= EXERCISE =
Please transcribe the listing below in full and word for word, without its pictures.

= DATA EXTRACTS =
|---|
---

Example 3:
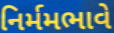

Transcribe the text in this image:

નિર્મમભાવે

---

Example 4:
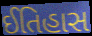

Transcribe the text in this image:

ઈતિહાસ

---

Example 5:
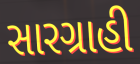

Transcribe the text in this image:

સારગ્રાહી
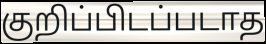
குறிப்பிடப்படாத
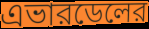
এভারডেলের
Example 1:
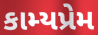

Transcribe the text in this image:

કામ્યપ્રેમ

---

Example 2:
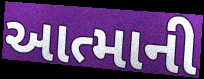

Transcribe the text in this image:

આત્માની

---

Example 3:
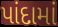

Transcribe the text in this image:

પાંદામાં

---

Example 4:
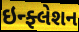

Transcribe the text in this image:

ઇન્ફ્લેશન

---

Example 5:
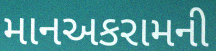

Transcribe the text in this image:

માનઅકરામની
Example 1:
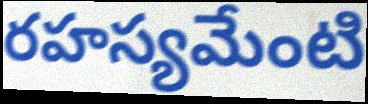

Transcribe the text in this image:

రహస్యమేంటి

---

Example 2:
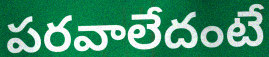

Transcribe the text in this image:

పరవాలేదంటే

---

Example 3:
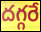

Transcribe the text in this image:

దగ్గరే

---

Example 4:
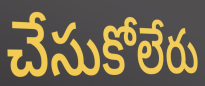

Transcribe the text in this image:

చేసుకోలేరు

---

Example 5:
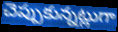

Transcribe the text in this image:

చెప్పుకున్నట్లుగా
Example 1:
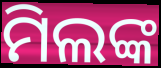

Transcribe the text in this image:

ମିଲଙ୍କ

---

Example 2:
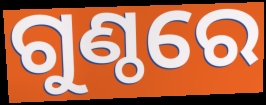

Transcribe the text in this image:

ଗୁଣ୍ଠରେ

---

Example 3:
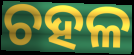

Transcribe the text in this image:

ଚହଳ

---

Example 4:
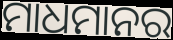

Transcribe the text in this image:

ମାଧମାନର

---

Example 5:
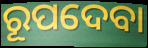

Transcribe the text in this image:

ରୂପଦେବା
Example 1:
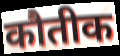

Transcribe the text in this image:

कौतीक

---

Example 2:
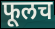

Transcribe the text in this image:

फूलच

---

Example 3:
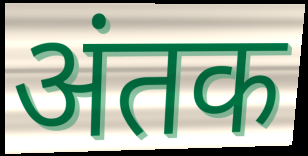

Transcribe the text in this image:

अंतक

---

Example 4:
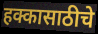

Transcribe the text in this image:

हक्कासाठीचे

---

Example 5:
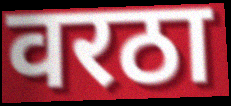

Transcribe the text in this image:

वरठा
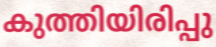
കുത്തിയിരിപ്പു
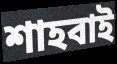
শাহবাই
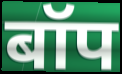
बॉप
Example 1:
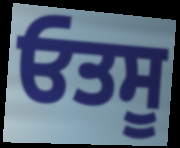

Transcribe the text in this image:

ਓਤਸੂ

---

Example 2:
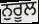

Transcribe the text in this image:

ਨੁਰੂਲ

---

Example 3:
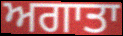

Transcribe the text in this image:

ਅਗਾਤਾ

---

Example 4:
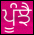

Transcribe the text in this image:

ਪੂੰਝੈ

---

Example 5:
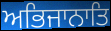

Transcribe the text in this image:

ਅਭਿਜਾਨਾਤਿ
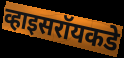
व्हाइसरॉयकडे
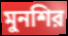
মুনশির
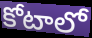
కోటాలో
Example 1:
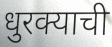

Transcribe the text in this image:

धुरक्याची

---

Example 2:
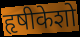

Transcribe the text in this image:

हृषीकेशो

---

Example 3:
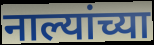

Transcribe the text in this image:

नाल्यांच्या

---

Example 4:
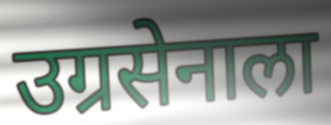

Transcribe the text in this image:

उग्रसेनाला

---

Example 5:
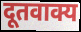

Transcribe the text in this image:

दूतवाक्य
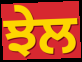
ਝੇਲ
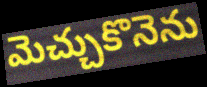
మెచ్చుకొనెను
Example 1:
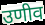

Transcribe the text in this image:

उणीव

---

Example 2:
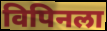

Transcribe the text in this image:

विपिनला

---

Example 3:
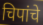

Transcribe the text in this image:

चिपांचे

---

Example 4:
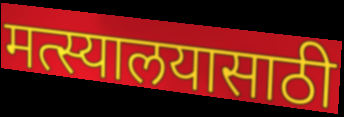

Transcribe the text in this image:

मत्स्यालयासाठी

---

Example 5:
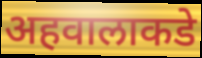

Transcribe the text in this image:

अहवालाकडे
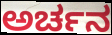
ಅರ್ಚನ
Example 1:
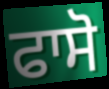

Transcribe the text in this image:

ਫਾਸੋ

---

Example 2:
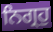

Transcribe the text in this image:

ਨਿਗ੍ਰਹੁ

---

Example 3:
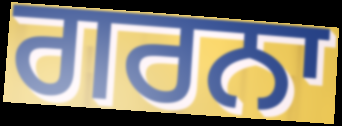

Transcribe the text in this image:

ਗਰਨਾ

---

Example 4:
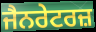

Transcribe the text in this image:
|---|
= EXERCISE RESPONSE =
---

Example 3:

Transcribe the text in this image:

નિર્મમભાવે

---

Example 4:

Transcribe the text in this image:

ઈતિહાસ

---

Example 5:

Transcribe the text in this image:

સારગ્રાહી
குறிப்பிடப்படாத
এভারডেলের
Example 1:

Transcribe the text in this image:

કામ્યપ્રેમ

---

Example 2:

Transcribe the text in this image:

આત્માની

---

Example 3:

Transcribe the text in this image:

પાંદામાં

---

Example 4:

Transcribe the text in this image:

ઇન્ફ્લેશન

---

Example 5:

Transcribe the text in this image:

માનઅકરામની
Example 1:

Transcribe the text in this image:

రహస్యమేంటి

---

Example 2:

Transcribe the text in this image:

పరవాలేదంటే

---

Example 3:

Transcribe the text in this image:

దగ్గరే

---

Example 4:

Transcribe the text in this image:

చేసుకోలేరు

---

Example 5:

Transcribe the text in this image:

చెప్పుకున్నట్లుగా
Example 1:

Transcribe the text in this image:

ମିଲଙ୍କ

---

Example 2:

Transcribe the text in this image:

ଗୁଣ୍ଠରେ

---

Example 3:

Transcribe the text in this image:

ଚହଳ

---

Example 4:

Transcribe the text in this image:

ମାଧମାନର

---

Example 5:

Transcribe the text in this image:

ରୂପଦେବା
Example 1:

Transcribe the text in this image:

कौतीक

---

Example 2:

Transcribe the text in this image:

फूलच

---

Example 3:

Transcribe the text in this image:

अंतक

---

Example 4:

Transcribe the text in this image:

हक्कासाठीचे

---

Example 5:

Transcribe the text in this image:

वरठा
കുത്തിയിരിപ്പു
শাহবাই
बॉप
Example 1:

Transcribe the text in this image:

ਓਤਸੂ

---

Example 2:

Transcribe the text in this image:

ਨੁਰੂਲ

---

Example 3:

Transcribe the text in this image:

ਅਗਾਤਾ

---

Example 4:

Transcribe the text in this image:

ਪੂੰਝੈ

---

Example 5:

Transcribe the text in this image:

ਅਭਿਜਾਨਾਤਿ
व्हाइसरॉयकडे
মুনশির
కోటాలో
Example 1:

Transcribe the text in this image:

धुरक्याची

---

Example 2:

Transcribe the text in this image:

हृषीकेशो

---

Example 3:

Transcribe the text in this image:

नाल्यांच्या

---

Example 4:

Transcribe the text in this image:

उग्रसेनाला

---

Example 5:

Transcribe the text in this image:

दूतवाक्य
ਝੇਲ
మెచ్చుకొనెను
Example 1:

Transcribe the text in this image:

उणीव

---

Example 2:

Transcribe the text in this image:

विपिनला

---

Example 3:

Transcribe the text in this image:

चिपांचे

---

Example 4:

Transcribe the text in this image:

मत्स्यालयासाठी

---

Example 5:

Transcribe the text in this image:

अहवालाकडे
ಅರ್ಚನ
Example 1:

Transcribe the text in this image:

ਫਾਸੋ

---

Example 2:

Transcribe the text in this image:

ਨਿਗ੍ਰਹੁ

---

Example 3:

Transcribe the text in this image:

ਗਰਨਾ

---

Example 4:

Transcribe the text in this image:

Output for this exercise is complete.